The problem of scale and variation of biological processes remain two fundamental hurdles to ecological understanding. Because many biological processes are variable and non-linear, our ability to explain ecological processes quickly breaks down when we scale up. While the development of scale transition theory in the past two decades has provided a powerful mathematical framework to unite disparate understandings at different biological scales (Chesson 2012, Denny & Benedetti-Cecchi 2012), other less understood emergent phenomena still cause theoretical predictions and empirical data to contradict.

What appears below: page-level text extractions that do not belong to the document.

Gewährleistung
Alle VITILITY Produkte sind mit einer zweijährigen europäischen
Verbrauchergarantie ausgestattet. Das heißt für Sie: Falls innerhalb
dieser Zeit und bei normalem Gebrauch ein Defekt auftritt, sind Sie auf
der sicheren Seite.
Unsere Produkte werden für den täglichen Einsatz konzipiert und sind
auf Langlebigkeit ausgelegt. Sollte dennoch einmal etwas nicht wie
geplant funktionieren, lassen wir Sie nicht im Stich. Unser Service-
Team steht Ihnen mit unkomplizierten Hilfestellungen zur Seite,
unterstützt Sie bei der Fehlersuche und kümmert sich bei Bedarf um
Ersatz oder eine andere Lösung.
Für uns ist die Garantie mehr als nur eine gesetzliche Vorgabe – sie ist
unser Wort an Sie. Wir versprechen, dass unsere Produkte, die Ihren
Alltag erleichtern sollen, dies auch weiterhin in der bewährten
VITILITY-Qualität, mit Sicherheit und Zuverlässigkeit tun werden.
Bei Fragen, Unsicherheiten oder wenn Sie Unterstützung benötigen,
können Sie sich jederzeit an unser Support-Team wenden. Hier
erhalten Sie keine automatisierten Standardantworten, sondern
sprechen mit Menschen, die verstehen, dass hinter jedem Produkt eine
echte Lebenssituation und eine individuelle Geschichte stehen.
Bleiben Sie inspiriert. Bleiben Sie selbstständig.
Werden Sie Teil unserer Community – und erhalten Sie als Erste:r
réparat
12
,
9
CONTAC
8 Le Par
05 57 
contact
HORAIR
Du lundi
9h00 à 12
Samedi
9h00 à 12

Plant defense against herbivory has historically been dominated by mean-field theories, until a growing number of recent studies demonstrating the protective effect of trait variation (Herrera 2009, Wetzel et al. 2016). Yet, much remains unknown about some of the most basic biology before we can scale up to understand individual performance and population dynamics: How much variation is there? How does variation propagate across scales? What is the mean-variance relationship? What are the shapes of important functions (herbivore performance curves, herbivory-plant fitness curves)? How do herbivores sample plant trait variation? What is the extent of temporal and spatial autocorrelation? What is the relevant scale of different biological processes?
I investigate some of these questions using a combination of data synthesis, experiments, and mathematical modeling. More recent experimental work involves painting exogenous glucosinolate on Arabidopsis to examine the effect of plant toxin variation at different scales on plant fitness, herbivory distribution, and herbivore performance. I am also looking into using artificial diet to manipulate the variation and spatial arrangements of different food qualities. Other modeling work include exploring the emergent macro-patterns of phytochemical diversity, borrowing ideas from community ecology, statistical physics, and macroecology.